Tim Rowe says it is crucial to maintain the fish from the boats in the best possible condition.
“There is no ‘magic fairy’ in the chillers that will improve the quality of the fish – what you put in is what you get out. We have developed a great relationship with a small group of WA professional fishers, who ensure a strict temperature-control regime immediately after harvest and during transportation to the factory for filleting and packaging.”
He says the Cape Le Grande Australian Sardines have a distinct flavour, enhanced by their natural environment of very cold water off the WA coast.
“The supply chain is excellent – we are ‘target fishing’ for the premium food service/retail market, which has been a shift in harvest practice for a fishery that has traditionally targeted the bait market.”

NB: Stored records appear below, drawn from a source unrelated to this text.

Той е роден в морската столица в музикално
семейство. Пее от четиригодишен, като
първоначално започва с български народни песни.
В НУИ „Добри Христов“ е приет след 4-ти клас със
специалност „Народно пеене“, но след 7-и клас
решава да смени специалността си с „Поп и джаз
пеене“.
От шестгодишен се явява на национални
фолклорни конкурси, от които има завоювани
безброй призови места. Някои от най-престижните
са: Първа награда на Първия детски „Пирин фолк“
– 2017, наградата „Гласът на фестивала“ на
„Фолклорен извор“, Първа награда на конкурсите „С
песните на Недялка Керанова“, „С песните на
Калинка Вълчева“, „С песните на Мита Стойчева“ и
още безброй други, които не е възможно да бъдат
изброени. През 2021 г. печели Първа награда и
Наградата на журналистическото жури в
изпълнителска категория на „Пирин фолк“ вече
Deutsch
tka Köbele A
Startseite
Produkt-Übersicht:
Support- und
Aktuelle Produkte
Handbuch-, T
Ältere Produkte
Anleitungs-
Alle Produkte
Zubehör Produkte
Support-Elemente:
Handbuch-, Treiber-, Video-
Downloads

Tim Rowe says the investment in the research process has been invaluable and given him the confidence to invest in a processing machine from Sweden – the world’s best sardine-filleting machine – which is now installed at the Catalano Seafoods factory in Bassendean.
Catalano Seafoods provides the contract processing for Cape Le Grande products. These include raw, frozen fillets, sold in 200 or 500-gram retail trays and a four-kilogram carton (eight 500-gram trays). Crumbed fillets are sold in five-kilogram packs, which provide portion control for restaurant kitchens. But the supply chain does not end at the wholesaler.

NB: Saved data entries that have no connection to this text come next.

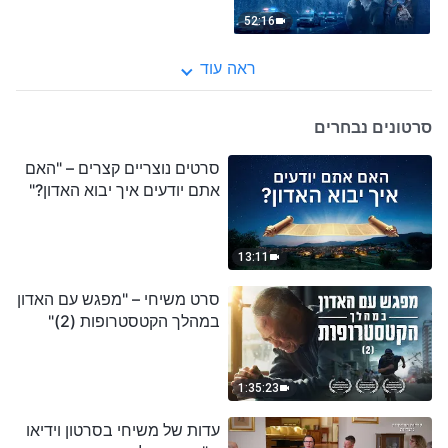
52:16
ראה עוד
סרטונים נבחרים
סרטים נוצריים קצרים – "האם
אתם יודעים איך יבוא האדון?"
13:11
סרט משיחי – "מפגש עם האדון
במהלך הקטסטרופות (2)"
1:35:23
עדות של משיחי בסרטון וידיאו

“It’s very important to work with retailers or provide them with information to optimise their displays and maximise shelf life,” Tim Rowe says.
“For example, we’ve found that in-store cooking demonstrations at Catalano Seafood retail stores have yielded amazing results, boosting average sales from 20 cartons to 90 cartons.”
He says he has also invested time in understanding the needs of the restaurant trade. The easy-to-cook crumbed product is very popular with cafes, while the raw fillets appeal to creative chefs in high-end restaurants.
There are two crumbed products: one is flash fried, which allows for either oven frying, pan frying or grilling, while a different crumbed offering allows for deep frying.
“It’s good to have the variety of products but you need to ensure when restaurants want to reorder that distributors are well-stocked – you can kill the fickle food market very quickly if you can’t supply.”
Curtin University surveyed chefs during the development phase, to understand their preferred forms of the product, including product weights and information they required to make purchase decisions for their menus.
This research provided information on products, the supporting promotional material and strategies undertaken by Cape Le Grande during the launch phase.
A subsequent follow-up survey with chefs who had tried the sardines found that many responded positively to the launch, which had been developed based on feedback from earlier surveys.
“There has been an excellent response to the convenient 500-gram portion packs, which have enabled chefs to trial them without lots of wastage,” Tim Rowe says.
The crumbed fillets were also praised by chefs. Survey respondents said fillets worked well in the deep fryer, had great flavour and texture and the crumb was “nice and crunchy”. Another respondent said they “loved the big fat, juicy fillets” from Cape Le Grande.
There are still a few challenges to overcome, mainly from consumers who are still coming to grips with the oilier, strong flavour, the small bones and the traditional perception of the canned variety.
However, converting the opinion-making chefs has been a major first step to market success.
“In places such as Spain, Italy, Portugal, Greece and the Baltic countries, the sardine is a prince among a wide range of seafood and practically on every restaurant and tapas bar menu,” Tim Rowe says.
“Once people understand that they are also incredibly healthy, with high levels of omega-3 and vitamin D, there is no limit to the potential of this product.”
Image captions (from top)
The raw Australian Sardine fillets appeal to creative chefs in high-end restaurants.
Josh Catalano of Catalano Seafoods with fresh Australian Sardine fillets.
The easy-to-cook crumbed Australian Sardine product is very popular with cafes.